About this exercise: Give again, word for word, each line below starting at the one that contains "22: (828, 236)" and ending at the one that contains "39: (409, 362)".

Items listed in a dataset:

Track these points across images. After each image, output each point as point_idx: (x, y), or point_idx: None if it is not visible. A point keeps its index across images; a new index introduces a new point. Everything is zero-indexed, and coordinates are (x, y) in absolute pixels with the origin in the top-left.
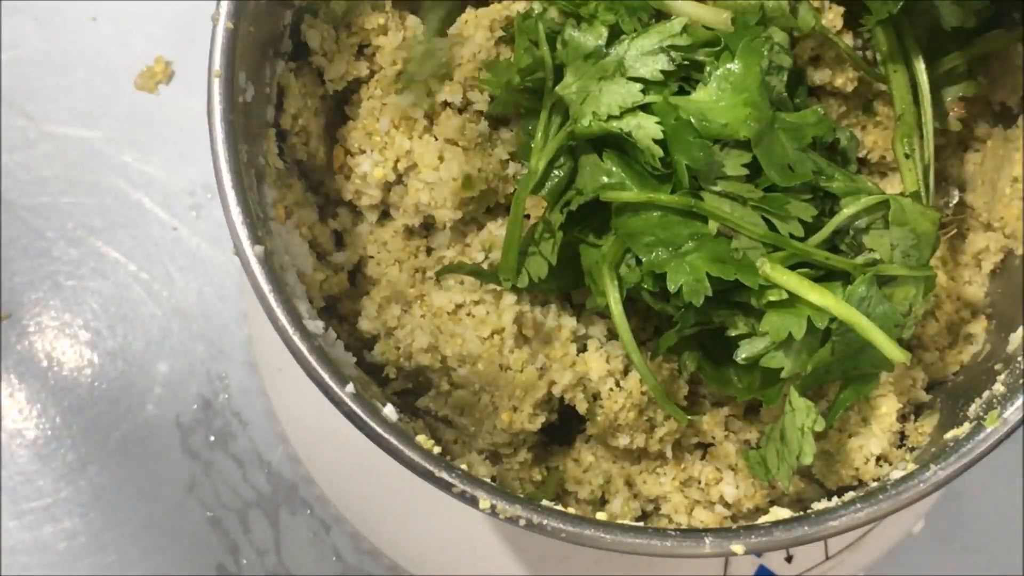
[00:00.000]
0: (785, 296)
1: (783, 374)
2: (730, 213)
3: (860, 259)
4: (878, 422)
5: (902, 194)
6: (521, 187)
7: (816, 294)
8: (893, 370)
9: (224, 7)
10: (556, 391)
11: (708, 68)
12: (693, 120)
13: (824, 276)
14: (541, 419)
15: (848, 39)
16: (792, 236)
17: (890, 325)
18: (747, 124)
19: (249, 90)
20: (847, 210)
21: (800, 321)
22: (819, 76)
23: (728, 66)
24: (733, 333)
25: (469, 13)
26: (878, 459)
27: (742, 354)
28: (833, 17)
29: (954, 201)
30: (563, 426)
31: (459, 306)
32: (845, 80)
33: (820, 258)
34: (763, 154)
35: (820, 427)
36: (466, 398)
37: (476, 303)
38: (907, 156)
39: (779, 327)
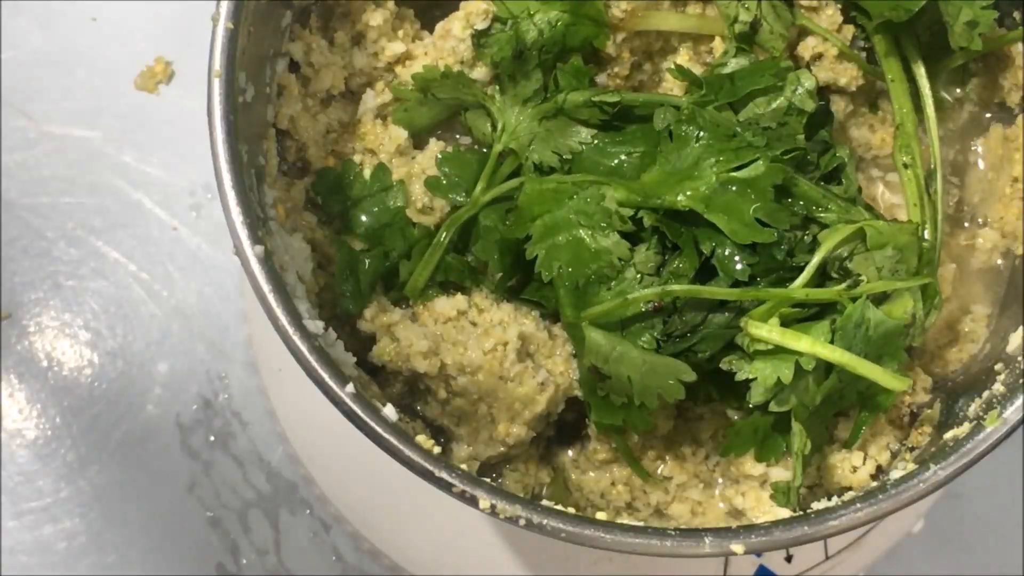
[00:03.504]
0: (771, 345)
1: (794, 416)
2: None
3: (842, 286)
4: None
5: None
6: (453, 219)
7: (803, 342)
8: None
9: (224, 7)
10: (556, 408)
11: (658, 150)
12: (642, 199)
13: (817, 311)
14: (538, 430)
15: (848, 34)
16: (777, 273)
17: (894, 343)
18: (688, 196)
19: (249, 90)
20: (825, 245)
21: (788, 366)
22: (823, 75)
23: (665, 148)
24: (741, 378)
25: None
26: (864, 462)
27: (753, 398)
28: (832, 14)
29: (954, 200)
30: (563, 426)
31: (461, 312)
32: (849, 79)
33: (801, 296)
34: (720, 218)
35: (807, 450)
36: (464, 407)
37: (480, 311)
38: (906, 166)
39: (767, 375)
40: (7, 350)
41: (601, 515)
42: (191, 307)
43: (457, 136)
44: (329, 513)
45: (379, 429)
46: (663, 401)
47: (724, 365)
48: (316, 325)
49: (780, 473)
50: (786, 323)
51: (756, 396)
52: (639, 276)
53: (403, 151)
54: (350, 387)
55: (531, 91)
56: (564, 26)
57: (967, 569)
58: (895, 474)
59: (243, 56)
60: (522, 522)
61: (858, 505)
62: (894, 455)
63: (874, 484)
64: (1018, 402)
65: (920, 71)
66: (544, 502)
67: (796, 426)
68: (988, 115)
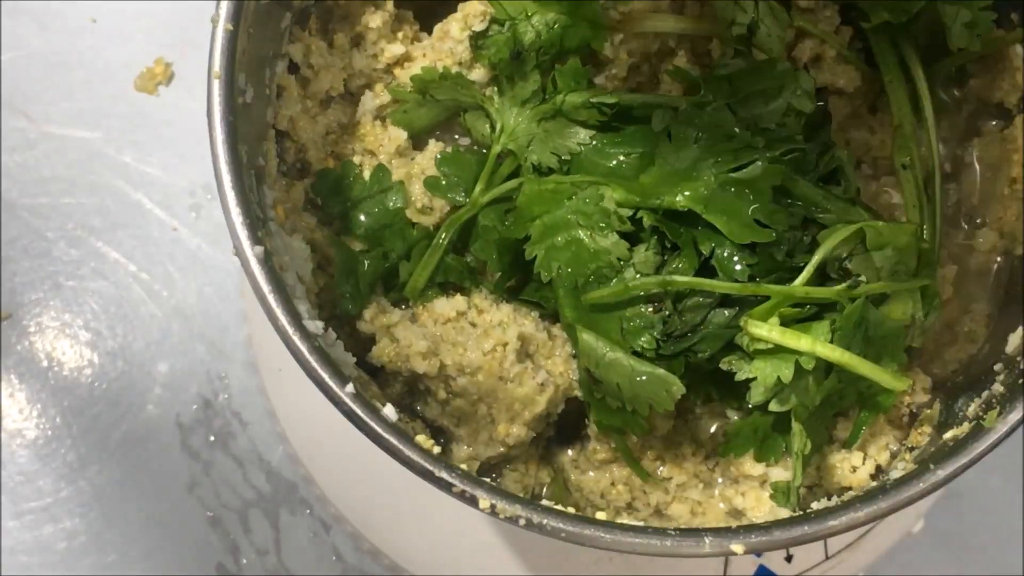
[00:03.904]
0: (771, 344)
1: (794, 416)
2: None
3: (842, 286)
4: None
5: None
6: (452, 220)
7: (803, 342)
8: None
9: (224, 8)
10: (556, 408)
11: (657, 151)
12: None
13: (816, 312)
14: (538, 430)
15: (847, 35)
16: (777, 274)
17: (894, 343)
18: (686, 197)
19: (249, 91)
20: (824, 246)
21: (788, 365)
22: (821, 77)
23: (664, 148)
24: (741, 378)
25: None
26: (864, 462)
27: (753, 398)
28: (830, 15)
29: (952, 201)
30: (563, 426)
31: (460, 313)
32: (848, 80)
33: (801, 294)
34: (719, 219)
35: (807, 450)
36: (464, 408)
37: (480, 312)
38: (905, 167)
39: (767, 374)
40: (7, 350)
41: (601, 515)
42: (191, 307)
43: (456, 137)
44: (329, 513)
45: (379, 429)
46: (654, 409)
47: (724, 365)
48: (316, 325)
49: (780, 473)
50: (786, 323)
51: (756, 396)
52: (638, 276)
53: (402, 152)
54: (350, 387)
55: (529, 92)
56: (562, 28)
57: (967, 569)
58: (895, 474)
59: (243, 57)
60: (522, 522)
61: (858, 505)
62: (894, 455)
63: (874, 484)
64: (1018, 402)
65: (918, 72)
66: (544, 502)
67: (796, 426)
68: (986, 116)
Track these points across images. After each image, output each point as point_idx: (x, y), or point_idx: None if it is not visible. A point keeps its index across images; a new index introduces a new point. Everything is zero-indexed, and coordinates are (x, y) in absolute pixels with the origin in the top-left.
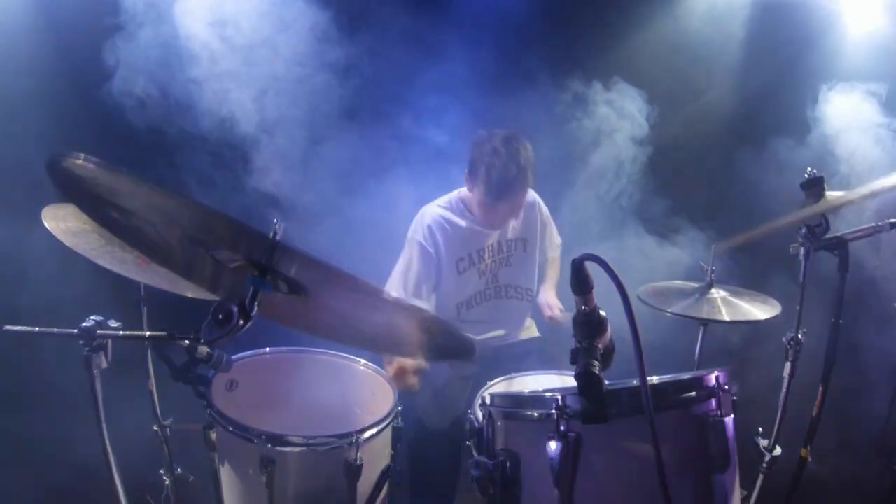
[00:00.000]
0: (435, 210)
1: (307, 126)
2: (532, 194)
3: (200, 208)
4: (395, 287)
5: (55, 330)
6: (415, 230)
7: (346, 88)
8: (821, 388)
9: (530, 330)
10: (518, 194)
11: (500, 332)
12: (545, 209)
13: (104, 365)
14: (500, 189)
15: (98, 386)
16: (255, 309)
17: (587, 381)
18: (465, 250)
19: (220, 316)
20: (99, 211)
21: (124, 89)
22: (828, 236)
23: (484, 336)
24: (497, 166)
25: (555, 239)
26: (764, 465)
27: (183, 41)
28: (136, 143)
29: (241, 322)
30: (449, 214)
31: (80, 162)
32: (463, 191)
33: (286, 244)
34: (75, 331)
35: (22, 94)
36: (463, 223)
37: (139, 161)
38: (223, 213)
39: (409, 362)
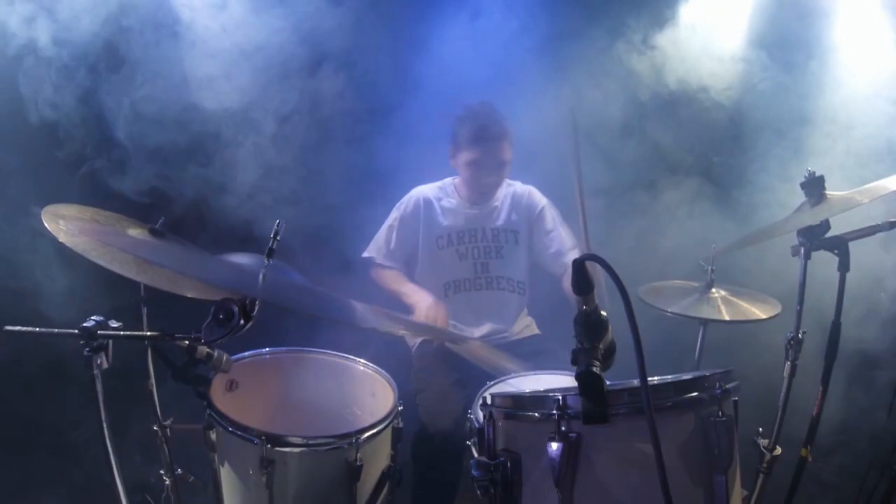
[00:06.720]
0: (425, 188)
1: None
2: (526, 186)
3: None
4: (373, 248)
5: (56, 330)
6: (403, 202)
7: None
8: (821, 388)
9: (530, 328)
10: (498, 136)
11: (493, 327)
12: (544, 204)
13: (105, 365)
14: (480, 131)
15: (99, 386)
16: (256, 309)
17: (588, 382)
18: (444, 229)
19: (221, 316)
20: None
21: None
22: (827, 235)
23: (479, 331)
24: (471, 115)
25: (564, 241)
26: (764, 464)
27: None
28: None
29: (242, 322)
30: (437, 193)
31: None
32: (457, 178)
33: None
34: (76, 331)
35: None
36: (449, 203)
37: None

Expected answer:
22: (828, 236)
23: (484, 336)
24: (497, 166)
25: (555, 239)
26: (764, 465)
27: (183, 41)
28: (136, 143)
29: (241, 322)
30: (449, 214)
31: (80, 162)
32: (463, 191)
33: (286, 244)
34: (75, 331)
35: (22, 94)
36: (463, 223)
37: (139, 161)
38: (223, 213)
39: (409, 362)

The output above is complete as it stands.